*** Extracted records ***
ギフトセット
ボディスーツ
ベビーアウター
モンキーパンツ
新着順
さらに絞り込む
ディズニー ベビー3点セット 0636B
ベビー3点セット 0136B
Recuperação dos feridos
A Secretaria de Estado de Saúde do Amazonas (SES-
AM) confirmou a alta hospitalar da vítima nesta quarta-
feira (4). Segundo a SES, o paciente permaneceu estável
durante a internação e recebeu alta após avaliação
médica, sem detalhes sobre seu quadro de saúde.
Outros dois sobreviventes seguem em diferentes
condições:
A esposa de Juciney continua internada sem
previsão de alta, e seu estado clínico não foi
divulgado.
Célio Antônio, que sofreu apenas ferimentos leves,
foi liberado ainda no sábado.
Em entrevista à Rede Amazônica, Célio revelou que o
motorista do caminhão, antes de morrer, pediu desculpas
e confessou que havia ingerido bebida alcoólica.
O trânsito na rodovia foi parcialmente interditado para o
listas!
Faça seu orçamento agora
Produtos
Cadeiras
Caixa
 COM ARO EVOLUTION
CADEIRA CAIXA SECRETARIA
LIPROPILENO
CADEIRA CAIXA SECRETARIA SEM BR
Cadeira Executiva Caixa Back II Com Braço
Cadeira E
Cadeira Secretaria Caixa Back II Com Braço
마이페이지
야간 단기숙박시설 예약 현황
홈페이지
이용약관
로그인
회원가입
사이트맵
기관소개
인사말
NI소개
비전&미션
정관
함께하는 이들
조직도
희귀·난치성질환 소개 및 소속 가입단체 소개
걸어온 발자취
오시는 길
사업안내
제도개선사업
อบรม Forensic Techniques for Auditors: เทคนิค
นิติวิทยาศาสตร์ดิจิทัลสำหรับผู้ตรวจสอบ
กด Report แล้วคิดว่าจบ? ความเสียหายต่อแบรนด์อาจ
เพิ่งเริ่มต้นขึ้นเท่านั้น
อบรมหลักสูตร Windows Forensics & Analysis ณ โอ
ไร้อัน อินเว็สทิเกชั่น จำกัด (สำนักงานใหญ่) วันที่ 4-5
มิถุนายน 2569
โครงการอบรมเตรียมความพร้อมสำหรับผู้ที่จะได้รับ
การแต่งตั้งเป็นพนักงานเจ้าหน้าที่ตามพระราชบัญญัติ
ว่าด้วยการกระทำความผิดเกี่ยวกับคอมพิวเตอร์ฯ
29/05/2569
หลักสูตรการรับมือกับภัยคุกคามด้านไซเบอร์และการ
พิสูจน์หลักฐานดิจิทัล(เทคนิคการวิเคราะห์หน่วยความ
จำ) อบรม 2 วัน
*** End of Extracted records ***
▶ _Exercise details_
Exact copies of every record are required, so retype them in full.

▶ _Written answer_
ギフトセット
ボディスーツ
ベビーアウター
モンキーパンツ
新着順
さらに絞り込む
ディズニー ベビー3点セット 0636B
ベビー3点セット 0136B
Recuperação dos feridos
A Secretaria de Estado de Saúde do Amazonas (SES-
AM) confirmou a alta hospitalar da vítima nesta quarta-
feira (4). Segundo a SES, o paciente permaneceu estável
durante a internação e recebeu alta após avaliação
médica, sem detalhes sobre seu quadro de saúde.
Outros dois sobreviventes seguem em diferentes
condições:
A esposa de Juciney continua internada sem
previsão de alta, e seu estado clínico não foi
divulgado.
Célio Antônio, que sofreu apenas ferimentos leves,
foi liberado ainda no sábado.
Em entrevista à Rede Amazônica, Célio revelou que o
motorista do caminhão, antes de morrer, pediu desculpas
e confessou que havia ingerido bebida alcoólica.
O trânsito na rodovia foi parcialmente interditado para o
listas!
Faça seu orçamento agora
Produtos
Cadeiras
Caixa
 COM ARO EVOLUTION
CADEIRA CAIXA SECRETARIA
LIPROPILENO
CADEIRA CAIXA SECRETARIA SEM BR
Cadeira Executiva Caixa Back II Com Braço
Cadeira E
Cadeira Secretaria Caixa Back II Com Braço
마이페이지
야간 단기숙박시설 예약 현황
홈페이지
이용약관
로그인
회원가입
사이트맵
기관소개
인사말
NI소개
비전&미션
정관
함께하는 이들
조직도
희귀·난치성질환 소개 및 소속 가입단체 소개
걸어온 발자취
오시는 길
사업안내
제도개선사업
อบรม Forensic Techniques for Auditors: เทคนิค
นิติวิทยาศาสตร์ดิจิทัลสำหรับผู้ตรวจสอบ
กด Report แล้วคิดว่าจบ? ความเสียหายต่อแบรนด์อาจ
เพิ่งเริ่มต้นขึ้นเท่านั้น
อบรมหลักสูตร Windows Forensics & Analysis ณ โอ
ไร้อัน อินเว็สทิเกชั่น จำกัด (สำนักงานใหญ่) วันที่ 4-5
มิถุนายน 2569
โครงการอบรมเตรียมความพร้อมสำหรับผู้ที่จะได้รับ
การแต่งตั้งเป็นพนักงานเจ้าหน้าที่ตามพระราชบัญญัติ
ว่าด้วยการกระทำความผิดเกี่ยวกับคอมพิวเตอร์ฯ
29/05/2569
หลักสูตรการรับมือกับภัยคุกคามด้านไซเบอร์และการ
พิสูจน์หลักฐานดิจิทัล(เทคนิคการวิเคราะห์หน่วยความ
จำ) อบรม 2 วัน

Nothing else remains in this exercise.